Put the stretch of the data below, from the line containing "Accuser: I stood" through the line containing "scenery, coupled with", into a JSON list of strings with one string per line. Leave out any blank lines.

————————

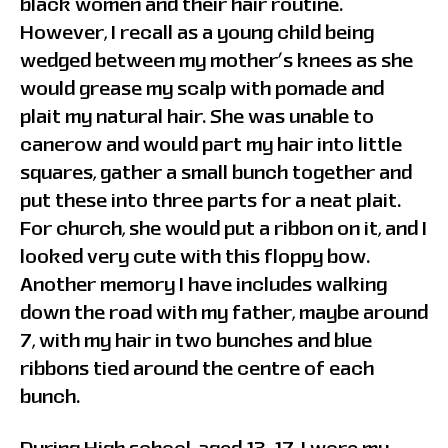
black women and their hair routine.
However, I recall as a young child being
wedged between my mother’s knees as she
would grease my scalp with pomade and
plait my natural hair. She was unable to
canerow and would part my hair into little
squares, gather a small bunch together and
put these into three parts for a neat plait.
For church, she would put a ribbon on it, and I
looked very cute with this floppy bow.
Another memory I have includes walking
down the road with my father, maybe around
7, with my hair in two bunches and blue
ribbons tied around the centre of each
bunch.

————————

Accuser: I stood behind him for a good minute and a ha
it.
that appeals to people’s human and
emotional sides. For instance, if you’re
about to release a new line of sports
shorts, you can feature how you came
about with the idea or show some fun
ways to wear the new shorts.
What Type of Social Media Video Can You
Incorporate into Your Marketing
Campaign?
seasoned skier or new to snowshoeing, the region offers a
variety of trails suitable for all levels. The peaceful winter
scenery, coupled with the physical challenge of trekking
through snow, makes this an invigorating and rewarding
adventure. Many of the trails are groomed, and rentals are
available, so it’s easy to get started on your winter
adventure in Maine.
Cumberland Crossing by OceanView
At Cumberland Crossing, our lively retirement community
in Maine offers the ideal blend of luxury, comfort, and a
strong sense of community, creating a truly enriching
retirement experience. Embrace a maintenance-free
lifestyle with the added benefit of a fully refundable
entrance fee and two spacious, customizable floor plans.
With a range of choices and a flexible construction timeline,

————————

> **Solution**
[
  "Accuser: I stood behind him for a good minute and a ha",
  "it.",
  "that appeals to people’s human and",
  "emotional sides. For instance, if you’re",
  "about to release a new line of sports",
  "shorts, you can feature how you came",
  "about with the idea or show some fun",
  "ways to wear the new shorts.",
  "What Type of Social Media Video Can You",
  "Incorporate into Your Marketing",
  "Campaign?",
  "seasoned skier or new to snowshoeing, the region offers a",
  "variety of trails suitable for all levels. The peaceful winter",
  "scenery, coupled with the physical challenge of trekking"
]